(SELECTED EXTRACT Opens)

8. Exemption from income tax of certain profits and income of certain officers and employees.

(1) There shall be exempt from income tax—

(a) the emoluments, pension and any other benefits arising to any person from the office of the President of the Republic of Sri Lanka;

(b) one half of the official emoluments for any year of assessment ending on or before March 31, 2008, paid to—

[S 8(1)(b) am by s 3(1)(a) of Act 9 of 2008
w.e.f. 1 April 2008.]

(i) any individual who holds any paid office under the Republic, out of the Consolidated Fund;

(ii) any employee of any public corporation, being a public corporation which pays such emoluments or such pension or such profits from employment wholly or partly out of the sums voted annually by Parliament to such corporation, from the Consolidated Fund;

(iii) the Governor of any Province, appointed under Article 154B of the Constitution;

(iv) any member of any Provincial Council;

(v) any employee of any Provincial Council or to any officer of any Provincial Public Service;

(vi) any member of any local authority;

(vii) any employee of any local authority;

(viii) any employee of any University which is established or deemed to be established, by the Universities Act, No. 16 of 1978;

(ix) any employee of the Institute of Policy Studies of Sri Lanka, established by the Institute of Policy Studies of Sri Lanka Act, No. 53 of 1988;

(x) a member or employee of any board or commission of inquiry established by or under any law, being a board or commission all the members of which are appointed by the President or by a Minister;

(c) such pension or any such profits from employment referred to in paragraph (c) of subsection (1) of section 4, as are received by any person in respect of past services performed by such person or by any other person, whether before or after the commencement of this Act, as an individual, an employee, the Governor, a member an officer or an employee, as the case may be, referred to in paragraph (b);

(d) the emoluments arising in Sri Lanka and any income not arising in Sri Lanka of any individual who is a scientist, technician, expert or adviser, who is not a citizen of Sri Lanka and who is brought to and employed in Sri Lanka by any undertaking, being an enterprise with which an agreement has been entered into by the Board of Investment under section 17 of the Board of Investment of Sri Lanka Law, No. 4 of 1978, for the purposes of that undertaking:

[S 8(1)(d) am by s 3(1)(b) of Act 9 of 2008 w.e.f. 1 April 2008; s 3(1) of Act 19 of 2009 w.e.f. 1 April 2008.]

Provided that emoluments of an individual shall not be exempt from income tax, after the date of the cessation of employment of such individual in such undertaking or the date on which the exemption from tax granted by such agreement ends, whichever is the earlier;

(dd) The emoluments arising in Sri Lanka and any income not arising in Sri Lanka of any individual who is an expert and who is not a citizen of Sri Lanka and is employed in Sri Lanka by any undertaking which has entered into an agreement with the Government of Sri Lanka, being an agreement which provides for the exemption from income tax of such emoluments or by any Strategic Development Project Gazetted by the Board of Investment of Sri Lanka under subsection (4) of section 3 of the Strategic Development Projects Act, No. 14 of 2008;

For the purpose of this paragraph, “expert” means an individual who has expertise in such field as may be determined by the Commissioner-General, as being a field in which sufficient expertise is not available among the citizens of Sri Lanka;

[S 8(1)(dd) ins by s 3(1)(c) of Act 9 of 2008
w.e.f. 1 April 2008.]

(ddd) the emoluments arising in Sri Lanka of any individual who is an expert and who is not a citizen and is brought to and employed in Sri Lanka by any undertaking for the purposes of that undertaking, being an undertaking with which an agreement has been entered into by the Board of Investment of Sri Lanka and invested more than 50 million US dollars as direct foreign investment made on or after April 1, 2013, during the period of its tax holiday under section 17A or section 16D as the case may be, and if it is confirmed by the Board of Investment of Sri Lanka that the service rendered by him in carrying out activities of such undertaking in Sri Lanka is essential and such service is not obtainable from Sri Lanka:

Provided that the number of experts in an undertaking to whom this provision is applicable shall not exceed five.

(SELECTED EXTRACT Closes)

WORK TASK 1: Return the part of the income tax exemption section starting with "(ddd) the emoluments" and going on through "not exceed five.", copied exactly.

(DATA LISTING Opens)

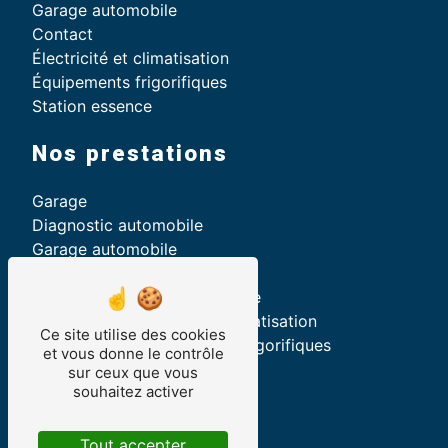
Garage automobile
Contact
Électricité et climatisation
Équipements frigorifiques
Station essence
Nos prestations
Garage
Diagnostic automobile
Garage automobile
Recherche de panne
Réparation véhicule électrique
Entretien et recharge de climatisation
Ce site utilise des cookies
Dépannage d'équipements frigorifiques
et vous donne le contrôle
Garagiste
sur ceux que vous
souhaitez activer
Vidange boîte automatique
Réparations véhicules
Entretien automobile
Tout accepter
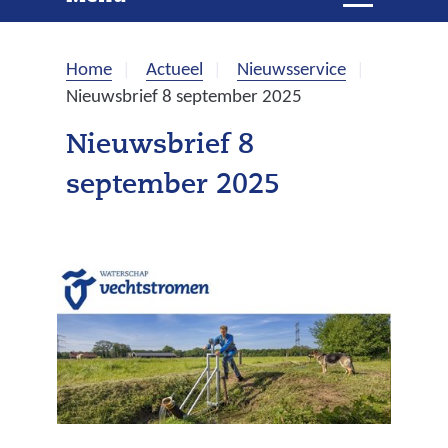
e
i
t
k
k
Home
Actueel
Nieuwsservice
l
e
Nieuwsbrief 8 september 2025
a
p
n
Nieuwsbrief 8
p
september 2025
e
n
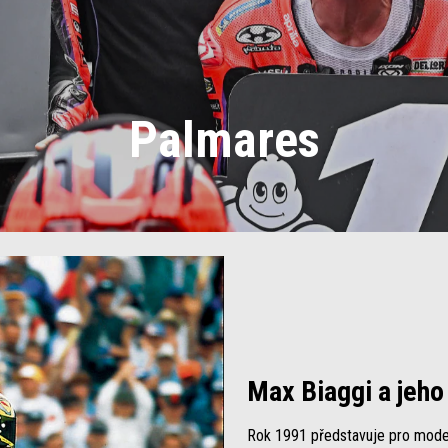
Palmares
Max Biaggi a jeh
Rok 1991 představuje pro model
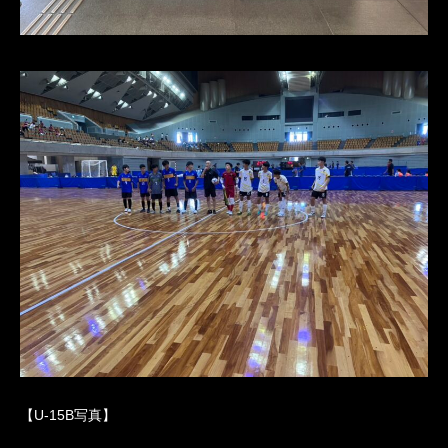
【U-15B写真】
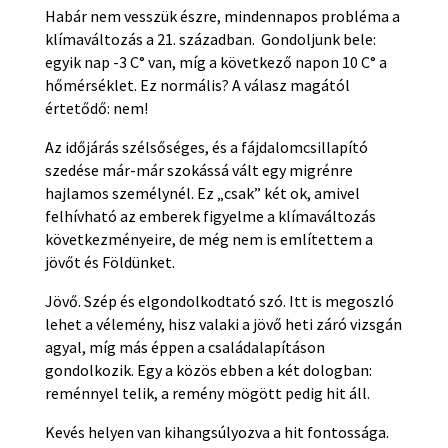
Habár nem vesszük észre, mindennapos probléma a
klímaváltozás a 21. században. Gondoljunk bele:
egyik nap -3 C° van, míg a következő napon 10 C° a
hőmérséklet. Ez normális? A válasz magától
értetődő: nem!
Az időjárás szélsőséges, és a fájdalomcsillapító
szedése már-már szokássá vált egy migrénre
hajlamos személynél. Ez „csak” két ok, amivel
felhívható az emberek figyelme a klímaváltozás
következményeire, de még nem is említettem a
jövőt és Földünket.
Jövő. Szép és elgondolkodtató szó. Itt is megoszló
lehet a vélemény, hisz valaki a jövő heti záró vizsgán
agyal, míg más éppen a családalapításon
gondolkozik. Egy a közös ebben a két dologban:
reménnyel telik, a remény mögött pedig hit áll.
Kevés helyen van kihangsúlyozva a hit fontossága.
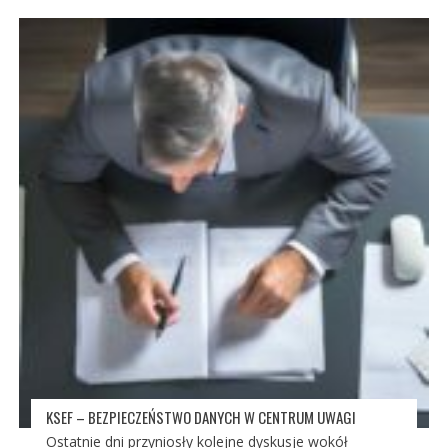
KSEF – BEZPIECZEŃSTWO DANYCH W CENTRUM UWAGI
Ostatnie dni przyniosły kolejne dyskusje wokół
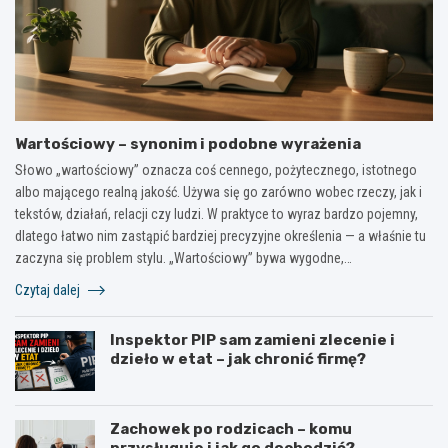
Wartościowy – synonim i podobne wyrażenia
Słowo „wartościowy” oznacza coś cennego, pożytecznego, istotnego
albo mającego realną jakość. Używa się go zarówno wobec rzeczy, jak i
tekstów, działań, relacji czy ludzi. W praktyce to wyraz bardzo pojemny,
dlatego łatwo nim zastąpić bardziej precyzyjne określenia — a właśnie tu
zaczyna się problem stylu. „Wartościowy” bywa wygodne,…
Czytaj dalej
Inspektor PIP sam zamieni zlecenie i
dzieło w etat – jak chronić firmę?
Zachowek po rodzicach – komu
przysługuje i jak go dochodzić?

(DATA LISTING Closes)

WORK TASK 2: Retype the rows exactly, starting with the first row and going on through the row with "Ostatnie dni przyniosły". Leave the pictures out.

WRITTEN REPLY 1:
(ddd) the emoluments arising in Sri Lanka of any individual who is an expert and who is not a citizen and is brought to and employed in Sri Lanka by any undertaking for the purposes of that undertaking, being an undertaking with which an agreement has been entered into by the Board of Investment of Sri Lanka and invested more than 50 million US dollars as direct foreign investment made on or after April 1, 2013, during the period of its tax holiday under section 17A or section 16D as the case may be, and if it is confirmed by the Board of Investment of Sri Lanka that the service rendered by him in carrying out activities of such undertaking in Sri Lanka is essential and such service is not obtainable from Sri Lanka:

Provided that the number of experts in an undertaking to whom this provision is applicable shall not exceed five.

WRITTEN REPLY 2:
Garage automobile
Contact
Électricité et climatisation
Équipements frigorifiques
Station essence
Nos prestations
Garage
Diagnostic automobile
Garage automobile
Recherche de panne
Réparation véhicule électrique
Entretien et recharge de climatisation
Ce site utilise des cookies
Dépannage d'équipements frigorifiques
et vous donne le contrôle
Garagiste
sur ceux que vous
souhaitez activer
Vidange boîte automatique
Réparations véhicules
Entretien automobile
Tout accepter
e
i
t
k
k
Home
Actueel
Nieuwsservice
l
e
Nieuwsbrief 8 september 2025
a
p
n
Nieuwsbrief 8
p
september 2025
e
n
Palmares
Max Biaggi a jeh
Rok 1991 představuje pro model
【U-15B写真】
Habár nem vesszük észre, mindennapos probléma a
klímaváltozás a 21. században. Gondoljunk bele:
egyik nap -3 C° van, míg a következő napon 10 C° a
hőmérséklet. Ez normális? A válasz magától
értetődő: nem!
Az időjárás szélsőséges, és a fájdalomcsillapító
szedése már-már szokássá vált egy migrénre
hajlamos személynél. Ez „csak” két ok, amivel
felhívható az emberek figyelme a klímaváltozás
következményeire, de még nem is említettem a
jövőt és Földünket.
Jövő. Szép és elgondolkodtató szó. Itt is megoszló
lehet a vélemény, hisz valaki a jövő heti záró vizsgán
agyal, míg más éppen a családalapításon
gondolkozik. Egy a közös ebben a két dologban:
reménnyel telik, a remény mögött pedig hit áll.
Kevés helyen van kihangsúlyozva a hit fontossága.
KSEF – BEZPIECZEŃSTWO DANYCH W CENTRUM UWAGI
Ostatnie dni przyniosły kolejne dyskusje wokół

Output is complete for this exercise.